What is search intent?
Search intent (also known as user intent) is the primary goal a user has when searching a query in a search engine. Many times, users are searching for a specific type of answer or resource as they search.

Understanding search intent can be the secret ingredient that brings your content strategy from okay to outstanding.
It’s the reason why someone conducts a specific search. After all, everyone who does an online search is hoping to find something. Is someone searching because they have a question and want an answer to that question? Are they looking to visit a specific website? Or, are they searching because they want to buy something?

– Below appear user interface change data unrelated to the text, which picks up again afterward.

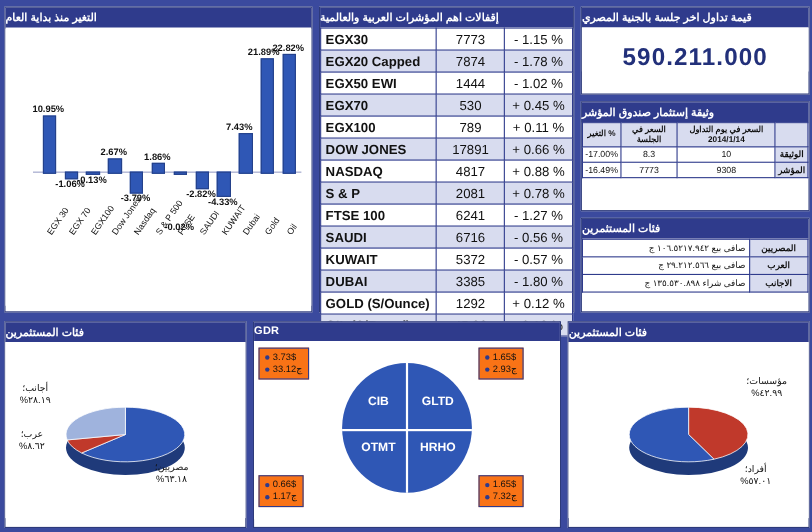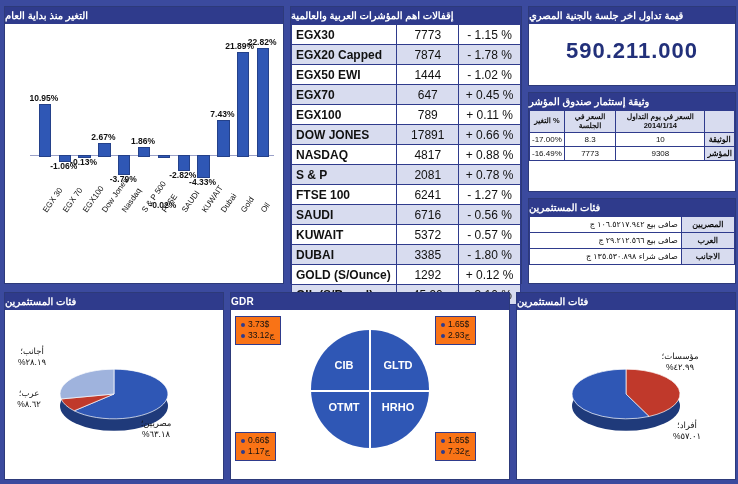--- a/index.html
+++ b/index.html
@@ -102,21 +102,21 @@
         <div class="bar neg" style="left: 149.76px; top: 130.353px; width: 10.3133px; height: 1px;"></div>
         <div class="blabel" style="left: 137.917px; top: 131.447px; width: 34px; text-align: center; margin-top: 44px;">-0.02%</div>
         <div class="clabel" style="left: 151.917px; top: 184px;">FTSE</div>
         <div class="bar neg" style="left: 169.593px; top: 130.353px; width: 10.3133px; height: 13.2706px;"></div>
         <div class="blabel" style="left: 157.75px; top: 144.624px; width: 34px; text-align: center;">-2.82%</div>
         <div class="clabel" style="left: 171.75px; top: 184px;">SAUDI</div>
         <div class="bar neg" style="left: 189.427px; top: 130.353px; width: 10.3133px; height: 20.3765px;"></div>
         <div class="blabel" style="left: 177.583px; top: 151.729px; width: 34px; text-align: center;">-4.33%</div>
         <div class="clabel" style="left: 191.583px; top: 184px;">KUWAIT</div>
         <div class="bar" style="left: 209.26px; top: 95.3882px; width: 10.3133px; height: 34.9647px;"></div>
-        <div class="blabel" style="left: 197.417px; top: 84.3882px; width: 34px; text-align: center;">7.43%</div>
+        <div class="blabel" style="left: 197.417px; top: 84.3882px; width: 34px; ">7.43%</div>
         <div class="clabel" style="left: 211.417px; top: 184px;">Dubai</div>
         <div class="bar" style="left: 229.093px; top: 27.3412px; width: 10.3133px; height: 103.012px;"></div>
         <div class="blabel" style="left: 217.25px; top: 16.3412px; width: 34px; text-align: left;">21.89%</div>
         <div class="clabel" style="left: 231.25px; top: 184px;">Gold</div>
         <div class="bar" style="left: 248.927px; top: 22.9647px; width: 10.3133px; height: 107.388px;"></div>
         <div class="blabel" style="left: 237.083px; top: 11.9647px; width: 34px; text-align: center;">22.82%</div>
         <div class="clabel" style="left: 251.083px; top: 184px;">Oil</div>
       </div>
   </div>
 </div>
@@ -136,21 +136,21 @@
             <td class="vl">7874</td>
             <td class="ch">- 1.78 %</td>
           </tr>
           <tr class="wht">
             <td class="nm">EGX50 EWI</td>
             <td class="vl">1444</td>
             <td class="ch">- 1.02 %</td>
           </tr>
           <tr class="alt">
             <td class="nm">EGX70</td>
-            <td class="vl">647</td>
+            <td class="vl">530</td>
             <td class="ch">+ 0.45 %</td>
           </tr>
           <tr class="wht">
             <td class="nm">EGX100</td>
             <td class="vl">789</td>
             <td class="ch">+ 0.11 %</td>
           </tr>
           <tr class="alt">
             <td class="nm">DOW JONES</td>
             <td class="vl">17891</td>
@@ -291,15 +291,15 @@
   </div>
 </div>
 
 <div class="panel" id="pie2-panel">
   <div class="ptitle">فئات المستثمرين</div>
   <div class="pbody">
     <div class="piewrap" id="pie2"><svg width="218" height="160">
           <ellipse cx="109" cy="96" rx="54" ry="24.84" fill="#1f3a7a"></ellipse>
           <path d="M109,84 L109,59.16 A54,24.84 0 0,1 132.02277726266365,106.46925422565856 Z" fill="#c0392b" stroke="#ffffff" stroke-width="0.7"></path>
           <path d="M109,84 L132.02277726266365,106.46925422565856 A54,24.84 0 1,1 108.99999999999999,59.16 Z" fill="#2f57b5" stroke="#ffffff" stroke-width="0.7"></path>
-        </svg><div class="pielbl" style="left: 131px; top: 30px; width: 64px; margin-top: 11px;">مؤسسات؛<br>٤٢.٩٩%</div><div class="pielbl" style="left: 140px; top: 110px; width: 60px;">أفراد؛<br>٥٧.٠١%</div></div>
+        </svg><div class="pielbl" style="left: 148px; top: 30px; width: 64px;">مؤسسات؛<br>٤٢.٩٩%</div><div class="pielbl" style="left: 140px; top: 110px; width: 60px;">أفراد؛<br>٥٧.٠١%</div></div>
   </div>
 </div>
 
 </body></html>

Many of these different types of searches form parts of the user journey.
Over the years, Google has worked hard to improve its algorithm to be able to determine people’s search intent. And, Google wants to rank pages that best fit the search term, as well as the search intent behind a specific search query. That’s why it’s essential to make sure your post or page fits the search intent of your audience.

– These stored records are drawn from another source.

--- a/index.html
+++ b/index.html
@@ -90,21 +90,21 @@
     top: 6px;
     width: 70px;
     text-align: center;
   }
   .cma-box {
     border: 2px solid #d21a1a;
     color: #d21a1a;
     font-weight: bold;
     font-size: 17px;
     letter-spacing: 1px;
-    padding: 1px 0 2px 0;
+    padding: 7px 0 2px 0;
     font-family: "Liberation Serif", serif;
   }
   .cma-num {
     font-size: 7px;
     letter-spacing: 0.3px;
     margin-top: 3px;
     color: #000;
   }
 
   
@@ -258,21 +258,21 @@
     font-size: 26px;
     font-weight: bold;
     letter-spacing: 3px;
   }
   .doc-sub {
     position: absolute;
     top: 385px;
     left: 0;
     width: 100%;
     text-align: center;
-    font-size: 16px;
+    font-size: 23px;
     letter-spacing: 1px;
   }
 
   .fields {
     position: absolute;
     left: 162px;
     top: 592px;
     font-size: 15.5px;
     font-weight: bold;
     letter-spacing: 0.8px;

Take pizza for example. Searching for a pizza recipe has a different intent than searching for a takeout pizza, which is also different from searching for the history of pizza. Though they all revolve around the same overall topic (pizza), these users all have different intents.
How to optimize your content for search intent
You want to make sure that a landing page fits the search intent of your audience. If people search for information, you don’t want to show them a product page. At least, not immediately. You’d probably scare them away. If people want to buy your product, do not bore them with long articles. Lead them to your shop.
Optimizing your product pages for more commercial driven keywords is a good idea. If you sell dog vitamins, you could, for instance, optimize a product (category) page for [buy dog vitamins]. Perhaps you also have an article about administering vitamins. You could, for example, optimize that article for the search term [how to give vitamins to my dog].
It can be quite hard to determine the search intent of a query. And, perhaps different users will have a (slightly) different user intent, but still land on the same page. Luckily, there is a direct source to look at if you want to know which intent fits your keywords: the search results pages.